Saturday, May 3, 2014

These are the reasons my family will always be hard-up.

My aunt--the only one who works--recently retired from a decently good job.  She retired because she hated it, because she "could," and because she has no ability to predict the consequences of her actions. 

She has a 401(k) with a few thousand in it.  Only a few thousand.  She's using that money to pay off her debts.  She plans to live on Social Security.  She has no idea what she's gotten herself in for. 

I tried telling her that she wasn't in any kind of shape not to retire, but what do I know?  She was, after all, one of the ones that changed my diapers and taught me to read.  Therefore, she knows more than me, and will always know better than me. 

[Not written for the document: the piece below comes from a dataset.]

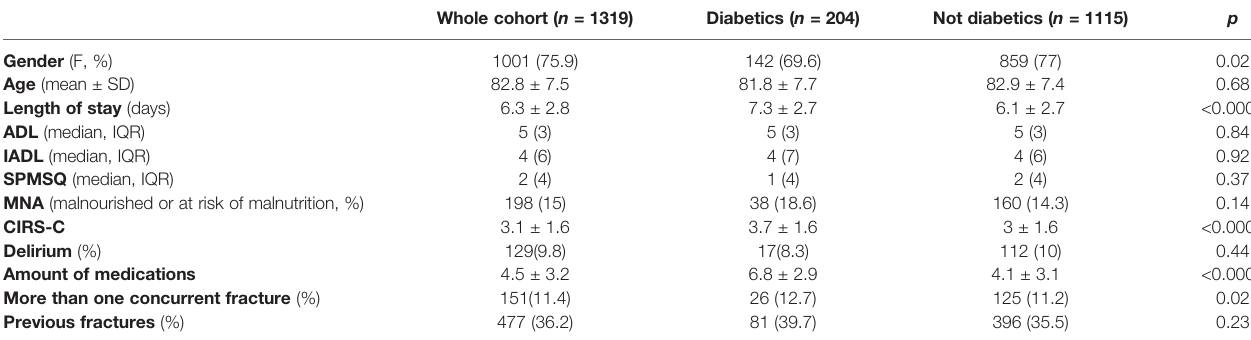
TABLE 1 | Clinical and demographic characteristics of diabetic and non-diabetic patients with hip fracture hospitalized in our orthogeriatric ward. Whole cohort ( n = 1319) Diabetics ( n = 204) Not diabetics ( n =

She's going to lose the family place within five years, and thank goodness.  That place has been nothing but a curse for as long as I can remember.

My mother has about four dozen vinyl records, and no working record player.  She wants me to take her records to the university library, and turn the music on them into MP3s.  I came up with an idea with my sister, that we would buy a USB turntable for Mom for Mother's Day, and help her put everything on her computer as MP3s, burn CDs, and maybe do the same for the rest of the family.

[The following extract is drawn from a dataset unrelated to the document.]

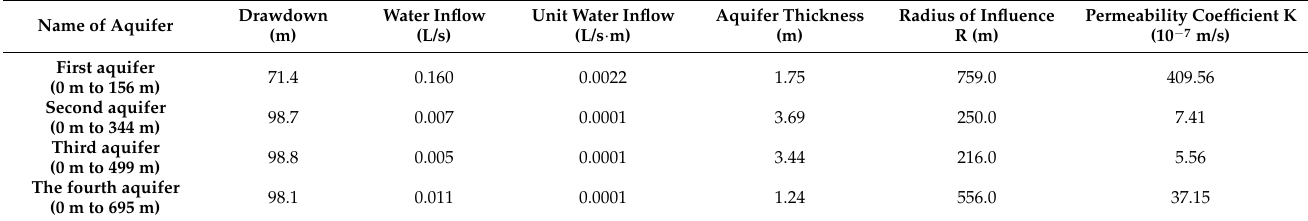
Table 2. Hydrogeological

She decided she wants to get her hair done, instead. 

I did say something--I don't waste much money on things that will only last a month or two*--but she shrugged, and said, "A perm will last me for almost a year." 

Yes, but...the turntable will last longer, and be a hell of a lot more useful. 

And she still wants the perm. 

I am fucking tired of trying to reason with my family.  And I will not ever be giving any more than a $5-15 Walmart gift card for a gift again.  No going in with my sister to pay for something useful and nice, since the money will just be wasted for stupid shit that isn't worth it. 

I certainly will not be enabling this kind of stupid behavior from my family again.

*I haven't been to get a haircut in three years.  Getting dead ends taken off isn't worth $15.  I have never gotten my hair dyed professionally--spending $8 and doing it myself is more sensible.  My kids have never and will never get to have a birthday party for all of their friends at a laser tag park or at Chucky Cheeze--it's a waste of money. 

6 comments:

  1. Replies
    1. I have tried and tried to help them, but...yeah, that doesn't work. And I'm tired of sinking my money into a family that makes more taking Disability than my husband and I do working, don't pay taxes on it, and never have enough.

      Delete
  2. "has no ability to predict the consequences of her actions"

    Got a few relatives that suffer from the same mental disorder.

    Got a sister-in-law that was homeless awhile back that just bought herself a new SUV with nothing down,,,,super fucking genius, right?

    And, let's not forget all those retards that voted Obama twice.

    -Moe

    ReplyDelete
    Replies
    1. Yeah, that would be my whole family. On both sides. I think I have one older brother who's done well, and it's because he can and does plan ahead.

      Delete
  3. I've come to this conclusion with my own family. After giving money and such here and there for years, I finally committed the sin of asking "When are y'all going to pay your own way?". I've been persona non grata ever since.

    ReplyDelete
    Replies
    1. I've decided that they can deal with a ten dollar Walmart gift card for any future occasion. I'm done trying to give them nice, long-term useful things. And I'm done trying to talk them out of their dumb decisions.